While Bitcoin’s vulnerability exists within a narrow transaction window, Ethereum may face a more persistent and structural threat.

Once an Ethereum account makes its first transaction, its public key becomes permanently visible on the blockchain. This creates the possibility of at-rest attacks, where an attacker can attempt to derive the private key at any time, without time constraints.

Why this matters more than it seems

This architectural difference means Ethereum accounts could remain exposed indefinitely. Unlike Bitcoin users, who can reduce risk by avoiding address reuse, Ethereum users cannot fully eliminate this exposure without protocol-level changes.

Researchers estimate that the 1,000 largest Ethereum accounts, holding around 20.5 million ETH, could potentially be compromised in less than nine days under a sufficiently advanced quantum attack scenario.

The race toward post-quantum security

Google has already set a target of 2029 to transition its systems to post-quantum cryptography, warning that the “quantum frontier may be closer than it seems.”

Meanwhile, Ethereum developers have begun working on a transition roadmap that may require significant changes to validator signatures, storage systems, account structures, and proof mechanisms. Ethereum co-founder Vitalik Buterin has acknowledged that preparing for quantum threats will involve deep protocol redesign.

Bitcoin, on the other hand, is often seen as slower to adapt due to its conservative governance model.
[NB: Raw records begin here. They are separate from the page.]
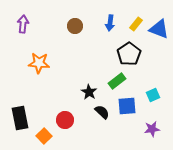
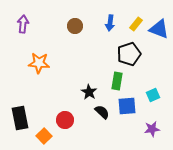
black pentagon: rotated 15 degrees clockwise
green rectangle: rotated 42 degrees counterclockwise
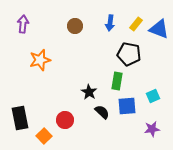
black pentagon: rotated 30 degrees clockwise
orange star: moved 1 px right, 3 px up; rotated 20 degrees counterclockwise
cyan square: moved 1 px down
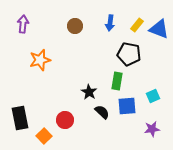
yellow rectangle: moved 1 px right, 1 px down
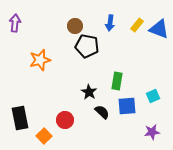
purple arrow: moved 8 px left, 1 px up
black pentagon: moved 42 px left, 8 px up
purple star: moved 3 px down
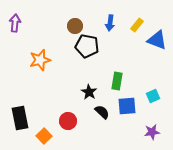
blue triangle: moved 2 px left, 11 px down
red circle: moved 3 px right, 1 px down
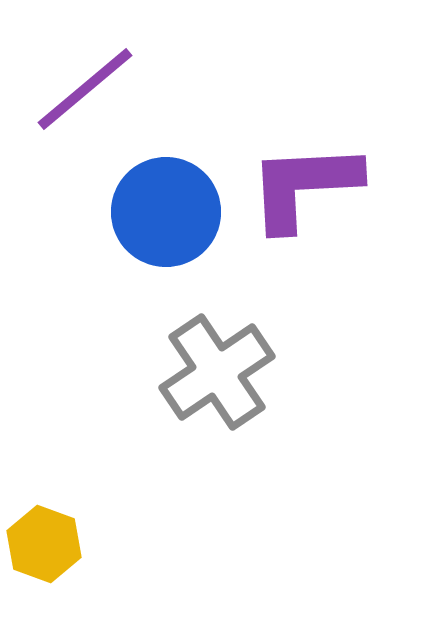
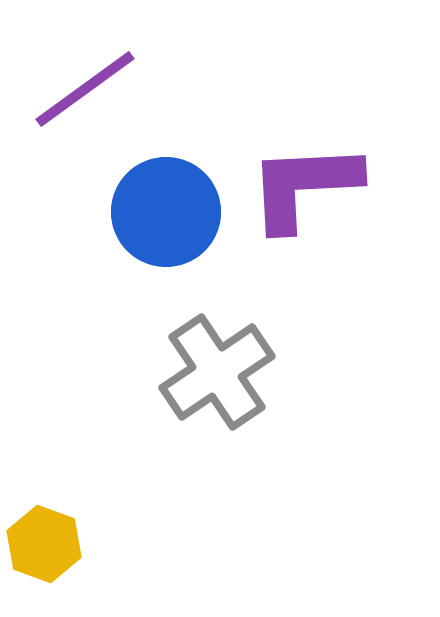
purple line: rotated 4 degrees clockwise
The real bottleneck is still hardware

Despite the alarming projections, an important technical gap remains. The estimate of 500,000 qubits refers to physical qubits, not fully error-corrected logical ones. Building stable logical qubits would require significantly more resources, and this remains a major engineering challenge.

Today’s most advanced quantum processors operate with just over 100 qubits, far from the scale needed for practical cryptographic attacks.